(SELECTED PASSAGE Opens)

The remarks made in the preceding paragraph apply to both the failure to discover the Image Manipulation and the failure to discover the Alleged Errors.

It is a mistake that the Committee fails to fully realise that there is a difference between making a mistake in relation to information about the construction of data and the failure to discover and correct an error made by someone else. The errors, contrary to the manipulations, found in some of the articles are regrettable, but they do not make Bente Klarlund Pedersen guilty of scientific dishonesty. That would require a personally committed serious violation of good scientific practice that was willful or grossly negligent.

Read the entire letter here.

7 thoughts on “Regrettable, but not scientifically dishonest: Klarlund Pedersen responds to Danish committee”

  1. So no one is responsible and the Captain can leave the ship first in the only lifeboat? How convenient, the PI has no supervisory responsibilities, other than garner as many papers as possible from their research team.

  2. Astonishing this is being played out in public – I can’t imagine this could happen in the UK or US where these matters are almost always hidden away behind closed doors, and frequently obvious fraud is downgraded to ‘sloppy work’ (countless RW articles).

    Reading a bit of background this sounds like a complex case involving another researcher (Penkowa). Is there an up-to-date account of what the fraud actually was?

    1. To summarise, Penkowa used research grant money to drive a fancy car, then invented data to support her conclusions. Perhaps the best known single case is her fictitious test of close to two thousand rats carried out at a non-existent facility in Spain. Such “data” buffed out her numbers, supporting the conclusions derived from significantly smaller populations of animals that she tested in Denmark. She also got around some problems by forging signatures from her students. It also seems she may have been aided by a personal connection to the Rector of the University of Copenhagen, and the then-minister of science.

      http://www.nature.com/news/2011/110107/full/news.2011.703.html mentions a sum of 5.6 million DKK, the 1700 rats, and then-dean Ralf Hemmingsen, now Rector.
      http://cphpost.dk/news/national/controversial-neuroscientist-faces-fresh-fraud-allegations reports that “irregularities” have been found. Quote: “The panel of international researchers is in no doubt that there is justified suspicion of deliberate scientific malpractice in 15 of Penkowa’s articles.”
      http://universitypost.dk/article/media-penkowa-framing-student-was-known-uni reports on Penkowa getting a suspended sentence for trying to set up her student assistant for embezzling.
      http://universitypost.dk/article/mystery-deepens-over-top-mens-penkowa-role reports peripherally on a set of questions submitted by the then minister of science Helge Sander, questions which, perhaps ironically, implied that one of Penkowa’s competitors for a tenure could be benefitting nepotism. Sander has never confirmed that he got the list of questions from Penkowa, but has never named an alternate source.

      The University Post is the internal newspaper at the University of Copenhagen, and as could be expected took quite an interest in the case. You’ll be able to find a couple dozen relevant articles on the case there.
      http://universitypost.dk/soeg?keys=penkowa

  3. Nobody is going to bother to wade through 57 pages of pompous obfuscating drivel from Bente’s lawyers, so case closed 😉

    Like Kaspar says, the Penkowa case was not just about scientific fraud and embezzlement and Milena’s red sports car with its’ personal number plates (Google it for pictures…). At one stage, as the net was closing in, Milena blamed one of her students (sounds familiar?), which held things up for a year or two. Perhaps the most shocking aspect was the revealing of the nepotism and corruption in publically funded Danish science all the way up to the science minister. But take heart, Milena has recently confessed(?) her sins with the comment “nobody’s perfect, not even me.”

(SELECTED PASSAGE Closes)
(DATA EXTRACT Opens)

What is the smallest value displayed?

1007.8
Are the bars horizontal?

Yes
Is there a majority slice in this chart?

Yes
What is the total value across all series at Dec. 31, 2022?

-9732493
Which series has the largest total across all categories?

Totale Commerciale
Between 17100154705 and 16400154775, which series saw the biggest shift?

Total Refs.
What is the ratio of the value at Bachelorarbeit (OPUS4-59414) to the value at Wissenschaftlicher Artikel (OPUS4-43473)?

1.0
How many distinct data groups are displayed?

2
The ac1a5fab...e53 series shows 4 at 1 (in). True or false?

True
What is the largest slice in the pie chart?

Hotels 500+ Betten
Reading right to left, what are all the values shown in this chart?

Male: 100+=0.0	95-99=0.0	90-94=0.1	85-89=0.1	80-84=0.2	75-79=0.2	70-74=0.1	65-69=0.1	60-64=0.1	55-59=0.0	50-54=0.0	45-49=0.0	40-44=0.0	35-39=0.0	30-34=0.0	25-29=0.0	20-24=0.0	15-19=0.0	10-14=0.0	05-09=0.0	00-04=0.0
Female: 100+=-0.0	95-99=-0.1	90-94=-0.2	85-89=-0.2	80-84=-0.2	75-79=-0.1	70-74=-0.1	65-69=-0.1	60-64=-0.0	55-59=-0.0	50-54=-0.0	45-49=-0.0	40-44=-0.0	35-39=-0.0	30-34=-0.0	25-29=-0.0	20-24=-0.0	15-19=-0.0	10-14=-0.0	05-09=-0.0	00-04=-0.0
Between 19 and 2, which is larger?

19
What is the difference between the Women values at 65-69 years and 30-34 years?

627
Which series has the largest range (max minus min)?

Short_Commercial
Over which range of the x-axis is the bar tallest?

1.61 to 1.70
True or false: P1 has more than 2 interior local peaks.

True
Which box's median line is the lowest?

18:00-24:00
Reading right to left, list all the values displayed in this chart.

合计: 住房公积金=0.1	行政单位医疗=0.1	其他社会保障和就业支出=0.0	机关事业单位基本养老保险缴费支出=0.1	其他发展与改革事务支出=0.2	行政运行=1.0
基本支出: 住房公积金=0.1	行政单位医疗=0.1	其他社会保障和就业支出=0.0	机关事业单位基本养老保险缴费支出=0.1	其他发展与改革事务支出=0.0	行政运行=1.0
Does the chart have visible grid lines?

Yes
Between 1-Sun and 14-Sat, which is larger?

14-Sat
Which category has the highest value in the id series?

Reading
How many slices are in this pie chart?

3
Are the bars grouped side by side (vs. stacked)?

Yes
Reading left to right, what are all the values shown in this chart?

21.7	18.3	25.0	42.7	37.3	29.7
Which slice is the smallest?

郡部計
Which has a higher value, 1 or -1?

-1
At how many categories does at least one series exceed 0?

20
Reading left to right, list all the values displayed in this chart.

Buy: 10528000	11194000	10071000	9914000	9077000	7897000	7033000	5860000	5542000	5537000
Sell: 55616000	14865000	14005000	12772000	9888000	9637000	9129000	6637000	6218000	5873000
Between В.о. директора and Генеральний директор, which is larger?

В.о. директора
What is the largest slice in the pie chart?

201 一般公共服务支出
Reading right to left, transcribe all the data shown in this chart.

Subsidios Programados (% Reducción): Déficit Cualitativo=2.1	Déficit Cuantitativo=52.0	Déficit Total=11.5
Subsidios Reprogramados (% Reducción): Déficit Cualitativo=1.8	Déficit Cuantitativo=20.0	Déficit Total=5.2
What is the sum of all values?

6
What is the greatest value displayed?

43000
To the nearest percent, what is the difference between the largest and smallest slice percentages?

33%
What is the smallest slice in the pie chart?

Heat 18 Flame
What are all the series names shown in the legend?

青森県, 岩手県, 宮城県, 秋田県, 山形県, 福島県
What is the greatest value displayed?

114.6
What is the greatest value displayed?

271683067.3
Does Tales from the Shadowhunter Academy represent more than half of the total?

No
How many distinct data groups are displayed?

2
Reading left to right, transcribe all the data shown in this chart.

(DATA EXTRACT Closes)

:: REQUIRED ACTIONS ::
**A.** Decide whether each statement agrees with the text on Klarlund Pedersen's response above. Answer yes or no for each, and quote the words of the text that decide it.
(i) The response holds that the errors found in some of the articles make Bente Klarlund Pedersen guilty of scientific dishonesty.
(ii) One comment says Penkowa's fictitious test involved close to two thousand rats at a facility in Spain that did not exist.
(iii) Helge Sander confirmed that he got the list of questions from Penkowa.
**B.** Copy the text on Klarlund Pedersen's response above from "7 thoughts on" to "(countless RW articles).".

:: RESPONSES IN ORDER ::
**A.**
(i) No. "The errors, contrary to the manipulations, found in some of the articles are regrettable, but they do not make Bente Klarlund Pedersen guilty of scientific dishonesty."
(ii) Yes. "her fictitious test of close to two thousand rats carried out at a non-existent facility in Spain"
(iii) No. "Sander has never confirmed that he got the list of questions from Penkowa"

**B.**
7 thoughts on “Regrettable, but not scientifically dishonest: Klarlund Pedersen responds to Danish committee”

  1. So no one is responsible and the Captain can leave the ship first in the only lifeboat? How convenient, the PI has no supervisory responsibilities, other than garner as many papers as possible from their research team.

  2. Astonishing this is being played out in public – I can’t imagine this could happen in the UK or US where these matters are almost always hidden away behind closed doors, and frequently obvious fraud is downgraded to ‘sloppy work’ (countless RW articles).